Sem carteira e sem garantias
Longe de ser um projeto de ampla reforma das relações de trabalho no Brasil, que deveria incluir os já esquecidos do mercado formal, as mudanças que o Congresso vai apreciar criam grande flexibilização e permitem que a negociação se sobreponha ao legislado. Assim, além de a proposta não ter envolvido todos os trabalhadores, ainda torna mais distante o sonho dos desprotegidos, – os sem registro e aqueles que trabalham por conta própria – de ter um dia as garantias dos direitos trabalhistas.
O presidente da Associação Mineira dos Advogados Trabalhistas (Amat), Marco Antônio Freitas, considera que as regras que regem o trabalho por conta própria são “tema pendente”. “O autônomo não tem direito a férias, não tem Fundo de Garantia e multa de 40% quando demitido. Entendo que ele teria que ganhar a mais para ser recompensado. Só que isso não tem ocorrido. O autônomo se sujeita a ganhar qualquer valor para não ficar sem trabalho”, afirma.
Na avaliação dele, a reforma trabalhista em tramitação favorece o maior número de autônomos. “A reforma do governo quer a terceirização. Também querem acabar com a hora de almoço, flexibilizando-a para 30 minutos”, cita Freitas. Entre os principais pontos da reforma estão a flexibilização da jornada, fragmentação de férias, remuneração por produtividade e banco de horas. O projeto também regula a questão do trabalho em casa (o chamado home office na expressão em inglês), entre outros pontos.
Não são mais do que 15 os dias em que a cabeleireira e maquiadora Angélica Ramalho, que trabalha como autônoma num salão no Centro de BH, goza de férias. Os vencimentos dela são baseados na produção diária e é por isso que ela não pode parar de trabalhar. A atividade sem vínculo é praxe na área”, afirma Angélica, que se tornou uma microempreendedora individual (o sistema conhecido como MEI). “Isso dá mais segurança para o dono do salão”, diz. Ela acredita que a carga tributária que recai sobre seu trabalho é excessiva. “Não tenho retorno do quanto pago de imposto”, reclama.
Críticas
O desembargador Milton Vasques Thibau de Almeida, do Tribunal Regional do Trabalho de Minas Gerais, critica como a reforma trabalhista vem sendo conduzida. “O que é essencial não está na reforma. Ela é pequena e pontual. O foco principal é atingir a Justiça do Trabalho e legalizar as fraudes mais comuns. Pelo texto, o acordo coletivo prevaleceria sobre a legislação”, afirma.

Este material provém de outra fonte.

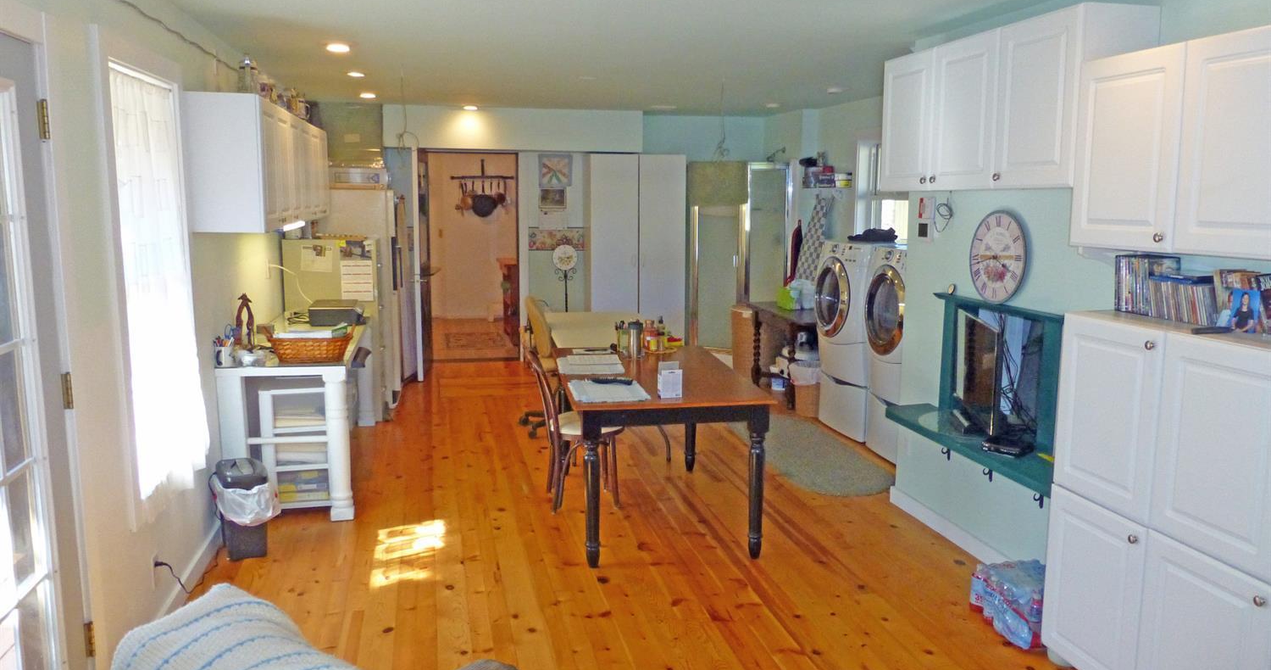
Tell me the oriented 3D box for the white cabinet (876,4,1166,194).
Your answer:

Segundo Miton Thibau, em tese, trabalhadores autônomos deveriam ser melhor remunerados do que aqueles com vínculo empregatício formal. “Para abrir uma empresa, existem ‘n’ tributos que incidem sobre a atividade empresarial. Hoje em dia, existe o fenômeno da ‘pejotização’, em que o empregador demite o funcionário e o recontrata como pessoa jurídica”, afirma.

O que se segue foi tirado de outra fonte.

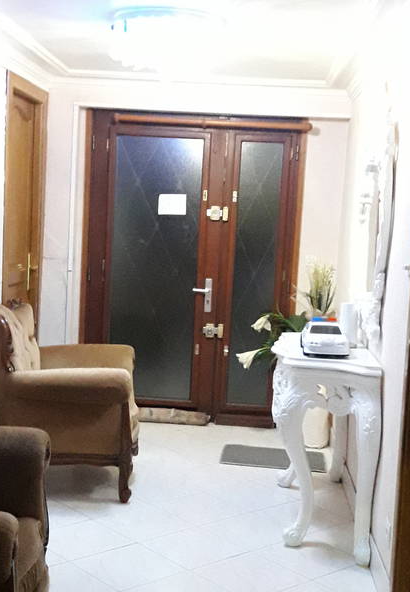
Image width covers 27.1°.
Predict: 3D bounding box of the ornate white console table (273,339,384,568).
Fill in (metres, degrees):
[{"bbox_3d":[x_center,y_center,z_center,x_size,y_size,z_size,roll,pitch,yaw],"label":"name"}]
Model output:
[{"bbox_3d":[0.509,0.634,3.985,0.420,0.810,1.150,3,5,3],"label":"ornate white console table"}]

Ele esclarece que a CLT não se aplica ao autônomo pelo fato de ele não ser reconhecido como empregado. “O autônomo só pode ser reconhecido como empregado em situações fraudulentas”, esclarece. O desembargador reforça que a Emenda Constitucional 45, de 2004, ao tratar sobre “relações de trabalho”, em substituição ao termo “relação entre trabalhadores e empregados”, conferiu à Justiça do Trabalho a possibilidade de atuar nesses casos, mesmo sem uma legislação formal. “Essa questão é um pouco vaga”, reforça.

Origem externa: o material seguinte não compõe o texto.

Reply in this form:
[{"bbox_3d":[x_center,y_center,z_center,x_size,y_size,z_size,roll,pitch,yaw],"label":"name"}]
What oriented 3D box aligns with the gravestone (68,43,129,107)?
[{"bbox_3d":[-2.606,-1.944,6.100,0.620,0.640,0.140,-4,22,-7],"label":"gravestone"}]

Do grupo de 89,3 milhões de brasileiros que estavam ocupados no trimestre de dezembro de 2016 a fevereiro de 2017, de acordo com a Pnad Contínua do IBGE, fazem parte também 10,8 milhões de empregados no setor público, incluindo estatutários e militares; 6 milhões de trabalhadores domésticos; 4,126 milhões de empregadores e 2,196 milhões de trabalhadores auxiliares familiares. Este último universo trabalha sem remuneração durante pelo menos uma hora na semana, em ajuda a parentes na condição de empregadores ou não.
Rolo compressor
Há 15 anos, o caminhoneiro Maurício Damas leva a vida na boleia do caminhão próprio. Para ele, não existe fim de semana, feriado e a jornada alcança 12 a 13 horas por dia. “Pintou serviço, tem que fazer. Não tem descanso, não tem horário de almoço”, afirma.
Aos 60 anos, ele agradece por ter conseguido se aposentar, já que contribuiu para a Previdência Social sobre um salário mínimo. “Graças a Deus! Porque muitos nem conseguem”, comenta. Ainda assim, não dá para parar de trabalhar. Para Damas, quem trabalha por conta própria deveria ter mais incentivos. “O governo dá financiamento para o taxista e não dá para a gente. Tinha que ser igual”, afirma.
A personal trainer Rachel Balthazar, de 35, optou por ser autônoma e reconhece que, no caso dela, o dinheiro compensa. A profissão sem vínculo exigiu dela disciplina. “Não acho ruim ser autônoma. Tenho flexibilidade e ganho mais que o dobro se não fosse assim, mas eu tenho que fazer a minha segurança. Faço um seguro e uma previdência, além de aplicações”, conta. Ela acredita, no entanto, que o governo poderia dispensar a categoria de taxas. “Poderia nos isentar do registro de autônomos. Pagamos e não temos nenhum retorno disso”, afirma.